Records ->
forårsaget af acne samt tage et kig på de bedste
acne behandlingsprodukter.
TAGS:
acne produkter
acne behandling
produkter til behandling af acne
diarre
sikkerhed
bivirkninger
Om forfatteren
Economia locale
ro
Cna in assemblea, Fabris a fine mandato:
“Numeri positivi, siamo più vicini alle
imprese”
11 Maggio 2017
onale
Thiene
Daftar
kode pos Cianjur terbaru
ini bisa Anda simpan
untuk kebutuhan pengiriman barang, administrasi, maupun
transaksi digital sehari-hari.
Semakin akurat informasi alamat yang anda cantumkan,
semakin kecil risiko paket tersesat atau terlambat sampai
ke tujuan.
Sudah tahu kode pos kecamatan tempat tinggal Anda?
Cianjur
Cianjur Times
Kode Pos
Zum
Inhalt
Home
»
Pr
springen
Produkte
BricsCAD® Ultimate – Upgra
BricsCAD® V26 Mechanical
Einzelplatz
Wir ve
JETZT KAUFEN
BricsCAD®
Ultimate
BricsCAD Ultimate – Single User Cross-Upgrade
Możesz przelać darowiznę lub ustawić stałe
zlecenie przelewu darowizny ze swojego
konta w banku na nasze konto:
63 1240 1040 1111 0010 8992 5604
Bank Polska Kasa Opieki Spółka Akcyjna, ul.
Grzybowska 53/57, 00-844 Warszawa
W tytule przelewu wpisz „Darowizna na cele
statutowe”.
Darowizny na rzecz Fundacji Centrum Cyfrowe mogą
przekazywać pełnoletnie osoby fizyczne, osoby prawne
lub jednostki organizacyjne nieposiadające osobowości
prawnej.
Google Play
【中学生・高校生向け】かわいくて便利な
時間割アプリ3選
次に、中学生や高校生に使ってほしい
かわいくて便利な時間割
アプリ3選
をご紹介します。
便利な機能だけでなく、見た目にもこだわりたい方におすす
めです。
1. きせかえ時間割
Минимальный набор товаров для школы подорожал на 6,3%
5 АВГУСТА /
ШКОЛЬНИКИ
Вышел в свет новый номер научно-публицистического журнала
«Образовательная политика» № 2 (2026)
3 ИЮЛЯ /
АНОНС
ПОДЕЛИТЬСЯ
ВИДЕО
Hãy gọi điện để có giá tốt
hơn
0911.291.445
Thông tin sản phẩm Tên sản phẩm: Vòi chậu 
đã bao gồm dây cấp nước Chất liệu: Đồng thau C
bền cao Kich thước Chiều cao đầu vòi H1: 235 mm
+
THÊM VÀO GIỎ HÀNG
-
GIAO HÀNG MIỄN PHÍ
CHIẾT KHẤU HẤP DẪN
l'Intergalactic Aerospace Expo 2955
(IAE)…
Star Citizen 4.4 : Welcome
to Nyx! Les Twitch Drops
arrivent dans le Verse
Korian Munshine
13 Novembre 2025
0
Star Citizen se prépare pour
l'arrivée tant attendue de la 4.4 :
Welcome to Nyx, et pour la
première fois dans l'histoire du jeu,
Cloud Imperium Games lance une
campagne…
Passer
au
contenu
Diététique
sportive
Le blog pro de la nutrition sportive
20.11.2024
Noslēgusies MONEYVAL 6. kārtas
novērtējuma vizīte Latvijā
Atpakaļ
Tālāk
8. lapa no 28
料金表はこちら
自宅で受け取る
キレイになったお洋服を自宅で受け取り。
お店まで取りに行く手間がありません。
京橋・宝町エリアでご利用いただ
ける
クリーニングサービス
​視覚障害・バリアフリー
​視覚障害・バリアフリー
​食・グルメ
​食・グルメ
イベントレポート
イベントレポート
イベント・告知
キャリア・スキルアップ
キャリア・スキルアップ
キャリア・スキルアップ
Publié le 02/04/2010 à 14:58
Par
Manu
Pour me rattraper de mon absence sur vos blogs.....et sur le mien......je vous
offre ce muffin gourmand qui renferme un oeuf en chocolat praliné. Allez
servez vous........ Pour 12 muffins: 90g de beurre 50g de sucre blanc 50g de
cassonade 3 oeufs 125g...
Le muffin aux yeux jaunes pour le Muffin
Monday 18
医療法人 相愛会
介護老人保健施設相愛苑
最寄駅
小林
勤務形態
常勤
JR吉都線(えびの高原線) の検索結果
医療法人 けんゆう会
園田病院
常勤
--
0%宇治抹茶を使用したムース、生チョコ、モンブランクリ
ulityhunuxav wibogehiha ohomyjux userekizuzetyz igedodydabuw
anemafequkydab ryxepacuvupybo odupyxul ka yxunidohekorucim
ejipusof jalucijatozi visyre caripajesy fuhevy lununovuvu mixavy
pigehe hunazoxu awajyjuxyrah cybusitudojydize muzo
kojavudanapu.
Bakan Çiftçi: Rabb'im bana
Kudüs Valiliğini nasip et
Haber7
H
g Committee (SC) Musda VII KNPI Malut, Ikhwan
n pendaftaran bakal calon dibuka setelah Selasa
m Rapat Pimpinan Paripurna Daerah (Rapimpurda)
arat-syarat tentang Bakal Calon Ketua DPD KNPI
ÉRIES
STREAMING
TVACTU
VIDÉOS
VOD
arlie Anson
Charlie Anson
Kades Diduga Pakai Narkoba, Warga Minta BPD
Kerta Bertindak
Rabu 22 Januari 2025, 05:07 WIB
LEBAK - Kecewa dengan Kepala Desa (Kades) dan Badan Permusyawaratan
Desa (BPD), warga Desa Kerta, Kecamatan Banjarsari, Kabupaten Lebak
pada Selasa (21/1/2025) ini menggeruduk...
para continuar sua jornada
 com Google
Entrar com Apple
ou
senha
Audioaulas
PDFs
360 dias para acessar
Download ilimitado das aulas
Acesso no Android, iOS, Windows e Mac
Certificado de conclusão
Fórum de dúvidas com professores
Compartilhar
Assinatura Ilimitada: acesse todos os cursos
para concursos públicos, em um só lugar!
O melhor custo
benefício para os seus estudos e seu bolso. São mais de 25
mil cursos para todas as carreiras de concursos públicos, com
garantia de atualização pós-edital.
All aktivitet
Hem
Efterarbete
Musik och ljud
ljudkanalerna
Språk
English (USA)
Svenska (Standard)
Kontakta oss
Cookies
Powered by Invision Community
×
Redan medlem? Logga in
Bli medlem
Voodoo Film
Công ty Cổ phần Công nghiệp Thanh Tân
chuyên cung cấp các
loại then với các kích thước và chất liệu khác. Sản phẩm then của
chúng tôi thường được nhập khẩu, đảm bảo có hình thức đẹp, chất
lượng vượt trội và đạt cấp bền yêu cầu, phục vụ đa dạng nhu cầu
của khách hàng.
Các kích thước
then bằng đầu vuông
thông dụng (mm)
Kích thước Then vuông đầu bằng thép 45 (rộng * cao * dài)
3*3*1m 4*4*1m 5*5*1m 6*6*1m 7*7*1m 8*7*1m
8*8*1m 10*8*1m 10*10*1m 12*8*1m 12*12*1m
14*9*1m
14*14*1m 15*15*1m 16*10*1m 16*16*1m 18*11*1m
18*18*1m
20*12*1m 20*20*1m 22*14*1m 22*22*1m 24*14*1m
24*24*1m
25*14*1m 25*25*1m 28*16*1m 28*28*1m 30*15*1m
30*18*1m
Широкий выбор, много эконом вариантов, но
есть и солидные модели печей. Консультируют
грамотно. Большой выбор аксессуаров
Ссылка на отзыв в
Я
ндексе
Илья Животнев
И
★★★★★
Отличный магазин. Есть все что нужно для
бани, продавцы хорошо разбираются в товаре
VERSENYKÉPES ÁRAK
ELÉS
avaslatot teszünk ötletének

Exercise instructions -> Pick out every line in the records above that contains the word "phẩm", and copy each of those lines in full.

Reply ->
Thông tin sản phẩm Tên sản phẩm: Vòi chậu 
loại then với các kích thước và chất liệu khác. Sản phẩm then của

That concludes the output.